Because I rewired the entire car differently than Nissan's design, I grounded the motor to the bolt. If you're connecting to the stock wiring harness you won't need to worry about this.


240z Honda Wiper Motor Wiring Diagram In the past, the most difficult part of the upgrade was the wiring but this diagram makes it pretty easy. Click on it for a larger version.


240z Honda Wiper Motor Upgrade Here's how the motor harness turned out.

I cut off the Honda plug and soldered all of the wiring except for the four crimped spade lugs. Somewhere in one of my boxes I have an OEM-type connector to match the connector on the car's harness, but I couldn't find it so for now I'll make due with the lugs. You can get brand-new pin connectors from Oregon Motorcycle Parts. As far as I'm concerned, they're the best source. All of the connectors in my car came from them.

I wrapped the wires together with electrical tape, and as I expected it came out pretty lumpy but it doesn't really matter because it won't be seen.

The stock firewall grommet is about $25 plus shipping. I found a generic one that works just as well for $5.

240z Wiper Motor Test Here's the reward.

I temporarily connected the motor to a switch and put clothespins on the wiper pivots to see how far they turned. Much to my relief, it works perfectly. The rebuilt mechanism is nice and quiet - no squeaks or rattles.

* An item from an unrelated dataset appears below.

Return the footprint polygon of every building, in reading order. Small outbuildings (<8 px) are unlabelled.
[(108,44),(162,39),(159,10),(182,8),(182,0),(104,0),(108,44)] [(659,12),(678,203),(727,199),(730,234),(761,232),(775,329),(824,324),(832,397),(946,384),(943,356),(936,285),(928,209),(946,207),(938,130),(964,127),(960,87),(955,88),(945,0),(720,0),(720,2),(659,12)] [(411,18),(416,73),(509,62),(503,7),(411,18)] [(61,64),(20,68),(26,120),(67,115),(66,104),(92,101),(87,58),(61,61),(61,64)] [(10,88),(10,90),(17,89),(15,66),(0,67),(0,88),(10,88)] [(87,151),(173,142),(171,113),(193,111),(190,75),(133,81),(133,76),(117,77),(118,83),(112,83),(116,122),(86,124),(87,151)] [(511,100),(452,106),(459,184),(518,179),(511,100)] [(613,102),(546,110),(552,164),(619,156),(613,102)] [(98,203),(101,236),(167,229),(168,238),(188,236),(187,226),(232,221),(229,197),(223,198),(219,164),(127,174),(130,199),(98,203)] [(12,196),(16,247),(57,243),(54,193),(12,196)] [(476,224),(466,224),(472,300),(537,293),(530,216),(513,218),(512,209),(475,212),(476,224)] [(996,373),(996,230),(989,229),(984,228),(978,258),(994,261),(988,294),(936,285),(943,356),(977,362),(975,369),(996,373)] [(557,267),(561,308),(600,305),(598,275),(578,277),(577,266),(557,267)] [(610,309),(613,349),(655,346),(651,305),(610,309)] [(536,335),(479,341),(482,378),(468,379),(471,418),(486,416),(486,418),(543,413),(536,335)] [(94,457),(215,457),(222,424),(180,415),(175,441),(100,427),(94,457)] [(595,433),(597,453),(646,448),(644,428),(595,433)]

I'm actually looking forward to my first drive in the rain.

Maybe not.

Francisco Gutierrez Francisco Gutierrez has a YouTube channel called Pancho's Garage, featuring dozens of episodes showing his restoration of a 240z. I really admire the man because he does great work in a very laid-back manner.

Click on his smiling face to see the episode where he does the wiper motor upgrade and watch how he puts the mechanism back into the car. Afterward, make sure you subscribe, then go back later and watch the rest of his videos. It's time well spent.

240z Washer Fluid Tank When you're done with the upgrade, take a look at the washer fluid hoses. Chances are they're stiff or split and leaking. Does the pump work? Is the tank leaking or filled with crud? Are the nozzles aimed in the right directions?

You probably won't drive your Z when it's snowing, so washer fluid doesn't seem like a big deal but why take the chance? When I owned my '72 it was the only car I had and Colorado winters can be pretty slushy. My new car will stay snug and dry when it snows but I still made sure the washer system works.